• What is being asked
Starting at the line that contains "right shoulder: (253, 621)" and stopping at the line that contains "right front paw: (32, 121)", restate each line of the records below exactly. Omit the pictures.

• Records for processing
━━━━━━

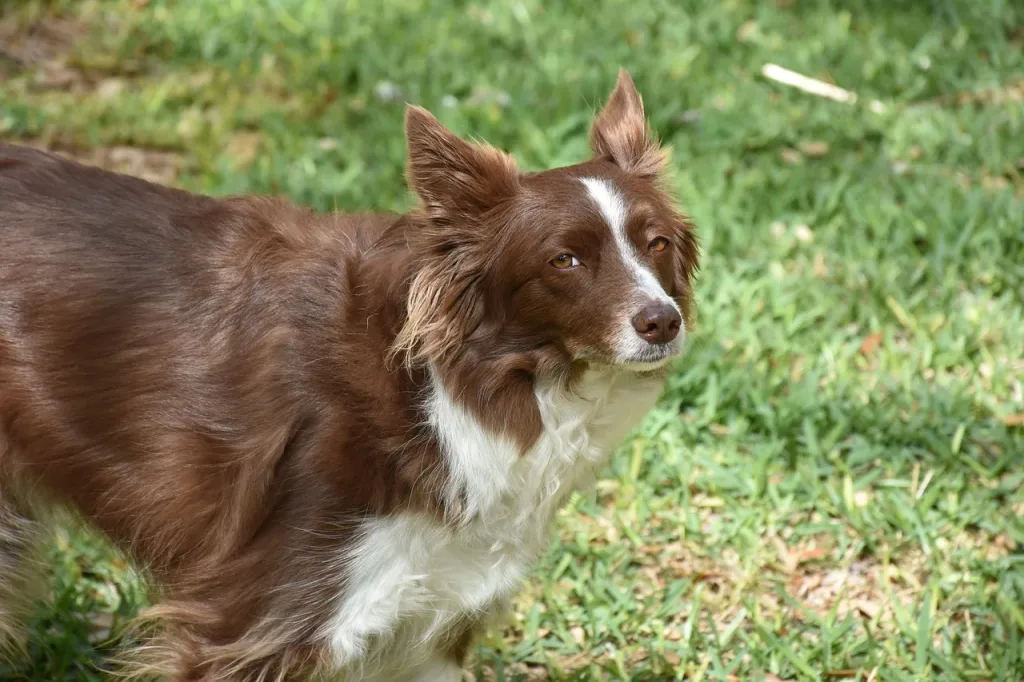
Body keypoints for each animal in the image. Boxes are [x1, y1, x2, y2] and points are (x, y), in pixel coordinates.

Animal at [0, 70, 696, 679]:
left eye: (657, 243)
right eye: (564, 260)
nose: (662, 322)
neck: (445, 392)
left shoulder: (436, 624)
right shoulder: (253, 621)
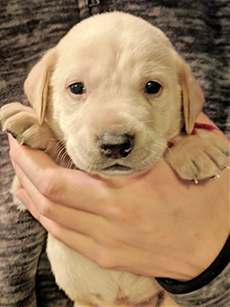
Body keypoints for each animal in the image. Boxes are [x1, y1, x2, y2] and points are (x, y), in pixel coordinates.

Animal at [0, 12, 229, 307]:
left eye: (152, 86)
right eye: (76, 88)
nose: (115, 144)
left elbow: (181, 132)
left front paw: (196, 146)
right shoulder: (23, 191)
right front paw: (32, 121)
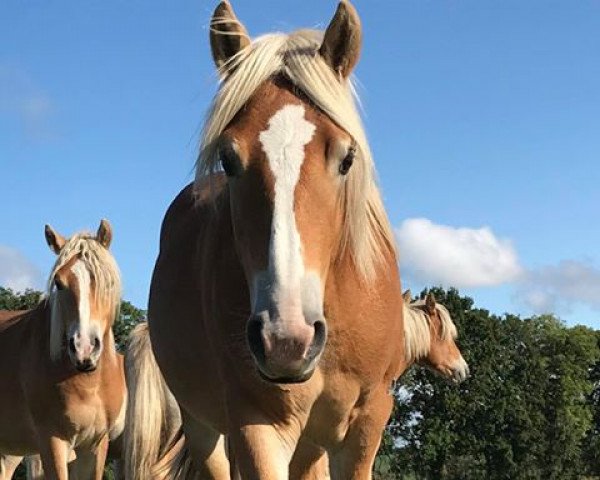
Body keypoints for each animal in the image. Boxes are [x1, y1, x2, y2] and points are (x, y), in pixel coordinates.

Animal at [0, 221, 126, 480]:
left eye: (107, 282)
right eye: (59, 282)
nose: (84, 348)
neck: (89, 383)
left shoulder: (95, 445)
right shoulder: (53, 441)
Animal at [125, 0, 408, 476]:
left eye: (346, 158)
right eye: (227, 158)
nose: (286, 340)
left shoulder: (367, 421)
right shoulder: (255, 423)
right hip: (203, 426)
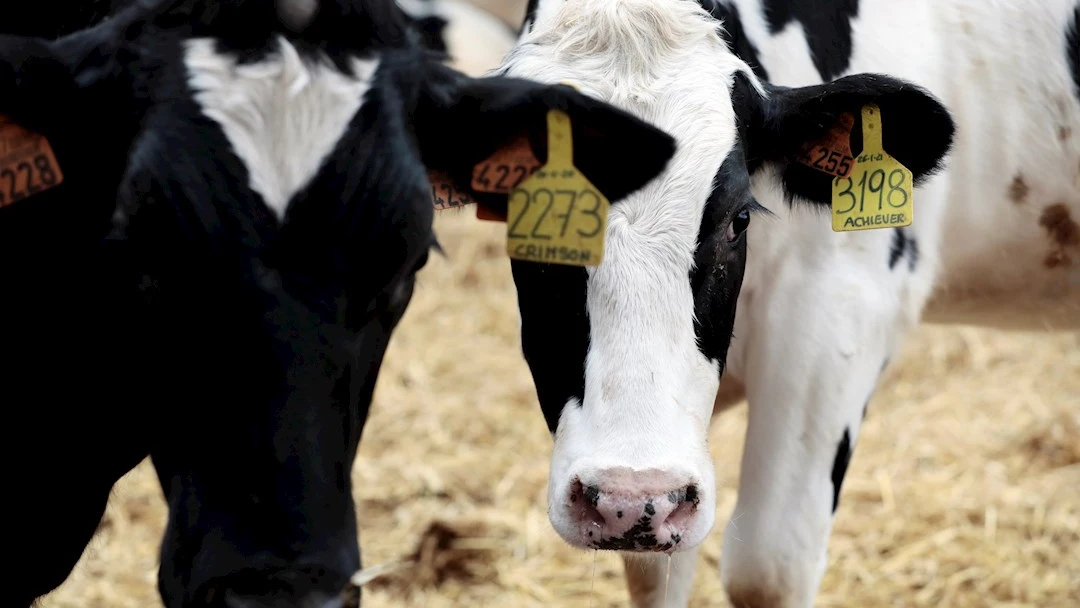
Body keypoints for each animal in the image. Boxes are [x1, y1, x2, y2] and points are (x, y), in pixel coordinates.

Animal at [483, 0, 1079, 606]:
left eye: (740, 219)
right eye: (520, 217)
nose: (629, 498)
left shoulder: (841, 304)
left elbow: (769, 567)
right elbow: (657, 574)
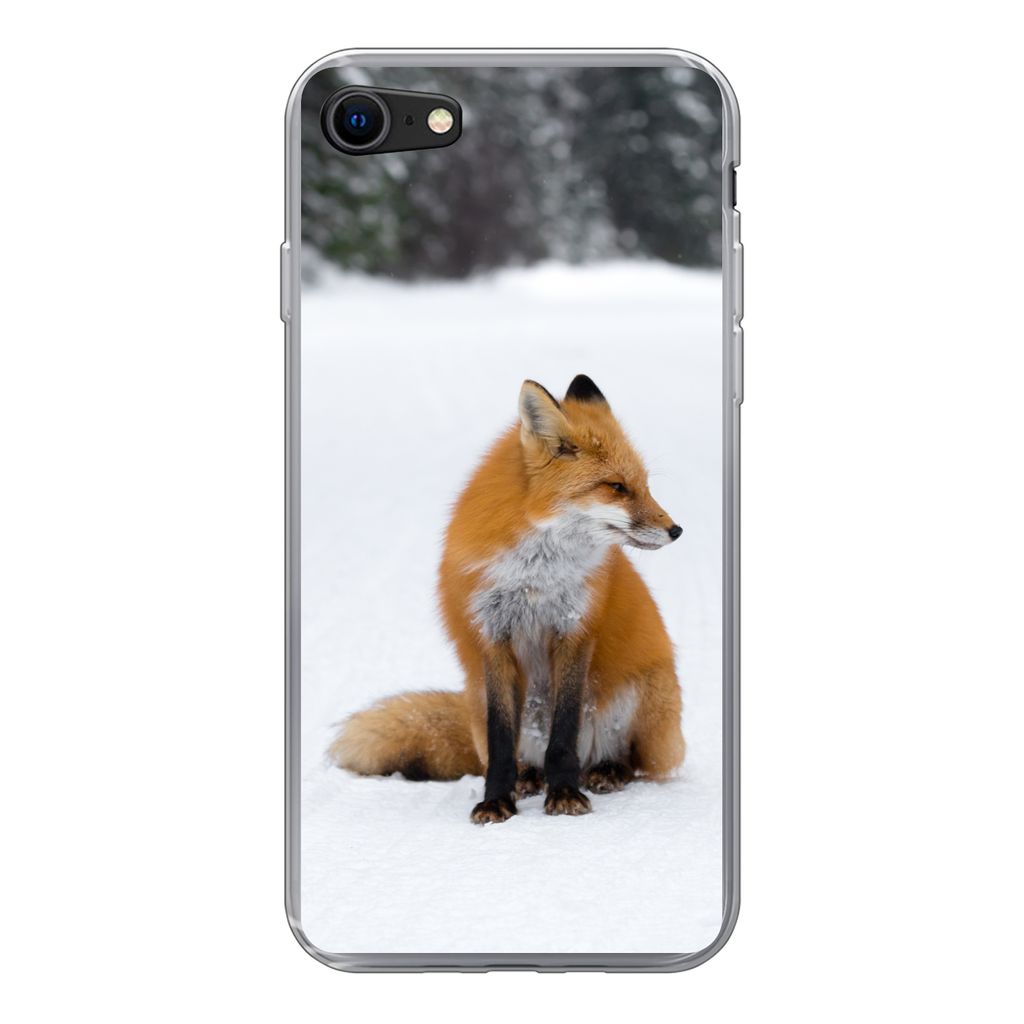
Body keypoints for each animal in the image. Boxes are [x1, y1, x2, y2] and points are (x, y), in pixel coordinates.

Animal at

━━━━━━

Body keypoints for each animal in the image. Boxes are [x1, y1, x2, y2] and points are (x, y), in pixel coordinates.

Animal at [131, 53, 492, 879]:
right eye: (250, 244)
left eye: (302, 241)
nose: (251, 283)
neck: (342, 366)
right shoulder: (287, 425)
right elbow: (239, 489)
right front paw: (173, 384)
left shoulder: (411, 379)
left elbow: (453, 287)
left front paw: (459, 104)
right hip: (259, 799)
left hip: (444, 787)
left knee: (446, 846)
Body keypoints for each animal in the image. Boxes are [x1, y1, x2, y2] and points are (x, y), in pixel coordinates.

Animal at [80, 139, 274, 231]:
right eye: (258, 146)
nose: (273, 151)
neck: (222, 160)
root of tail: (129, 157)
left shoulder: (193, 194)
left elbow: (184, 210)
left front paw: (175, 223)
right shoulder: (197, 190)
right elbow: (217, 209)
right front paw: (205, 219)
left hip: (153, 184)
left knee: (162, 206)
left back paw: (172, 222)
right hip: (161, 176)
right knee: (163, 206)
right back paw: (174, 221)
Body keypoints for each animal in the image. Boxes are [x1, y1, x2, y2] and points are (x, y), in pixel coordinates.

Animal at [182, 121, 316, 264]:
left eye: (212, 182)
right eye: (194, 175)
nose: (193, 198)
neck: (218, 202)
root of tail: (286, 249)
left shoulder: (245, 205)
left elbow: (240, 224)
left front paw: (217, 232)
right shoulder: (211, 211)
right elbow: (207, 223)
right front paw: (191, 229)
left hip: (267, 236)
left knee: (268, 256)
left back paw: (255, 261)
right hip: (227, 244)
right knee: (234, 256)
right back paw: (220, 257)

━━━━━━

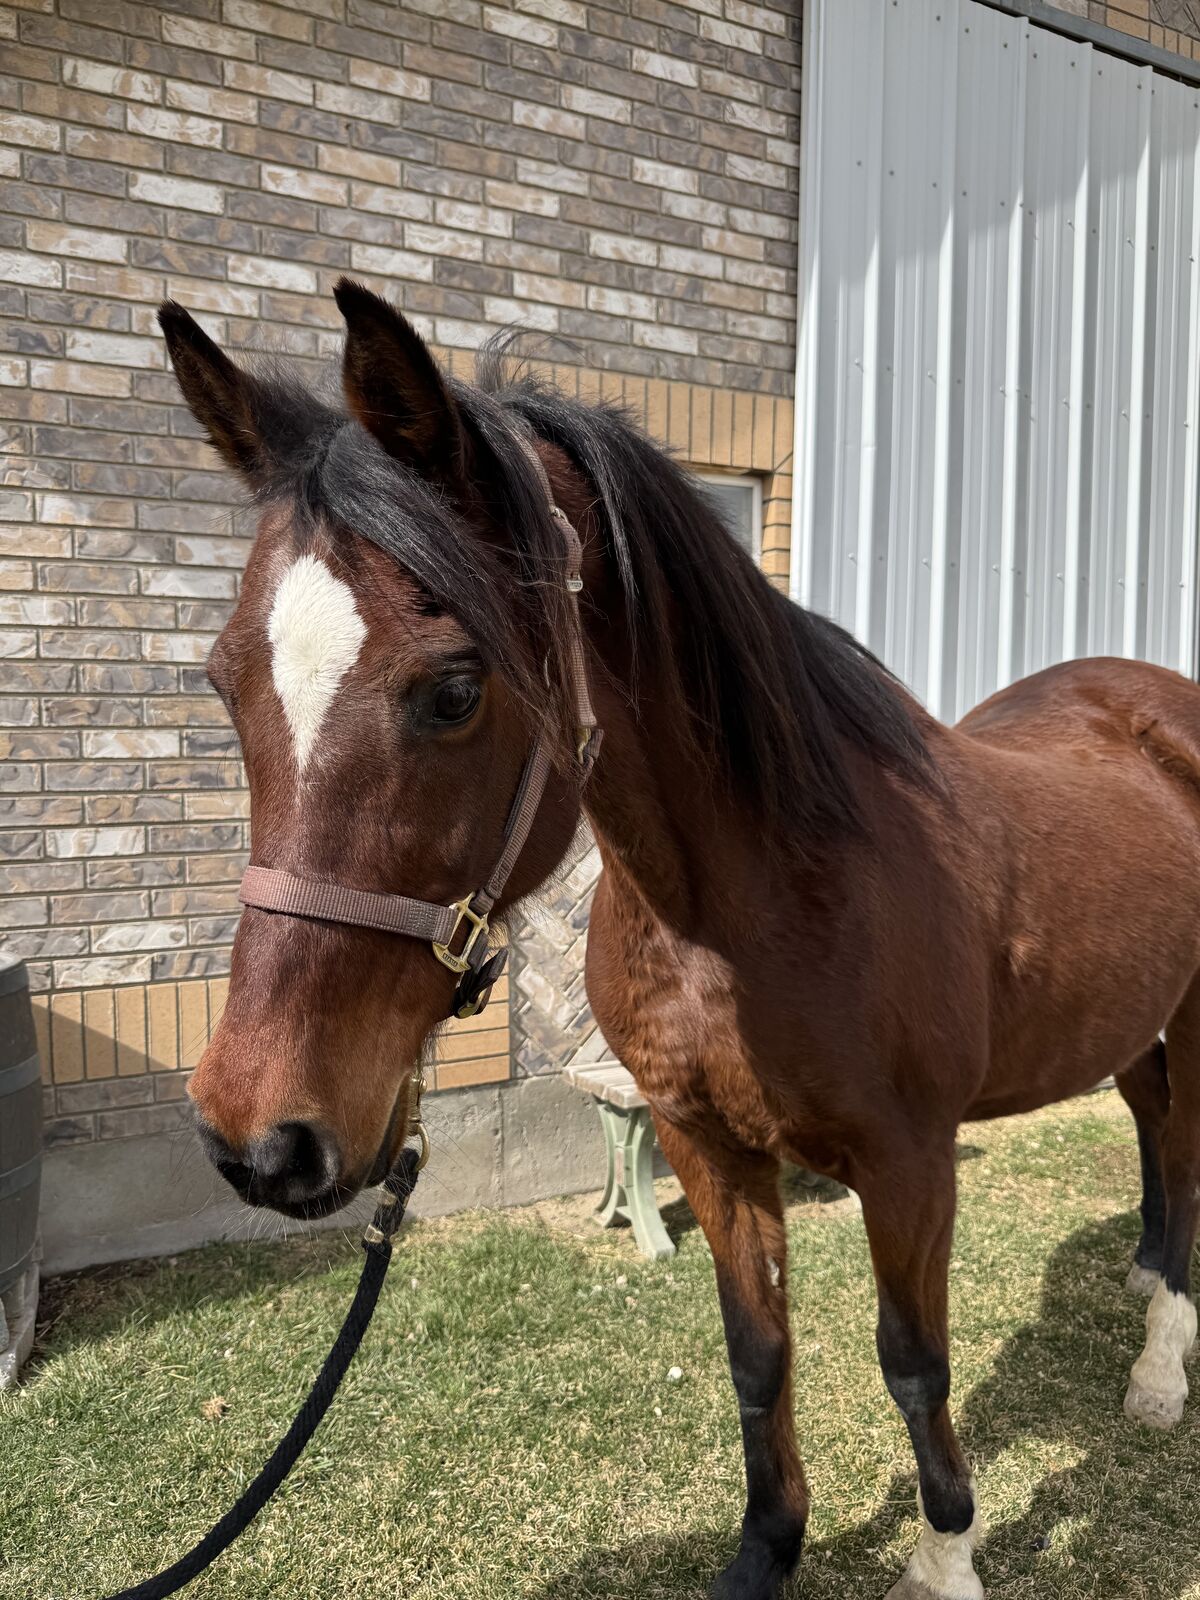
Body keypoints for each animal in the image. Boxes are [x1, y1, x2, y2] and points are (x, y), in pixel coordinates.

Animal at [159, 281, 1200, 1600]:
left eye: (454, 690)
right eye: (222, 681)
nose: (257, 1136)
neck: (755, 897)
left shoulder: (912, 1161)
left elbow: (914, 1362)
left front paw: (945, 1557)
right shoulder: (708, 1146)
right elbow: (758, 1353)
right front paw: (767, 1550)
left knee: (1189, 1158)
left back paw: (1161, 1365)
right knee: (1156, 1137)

━━━━━━

• Output of the task
right shoulder: (253, 621)
Body keypoints for each animal in the image. Boxes are [x1, y1, x2, y2] and points are (x, y), in pixel coordinates.

Animal at [0, 12, 229, 307]:
left eye: (152, 86)
right eye: (76, 88)
nose: (115, 144)
left elbow: (181, 132)
left front paw: (196, 146)
right shoulder: (23, 191)
right front paw: (32, 121)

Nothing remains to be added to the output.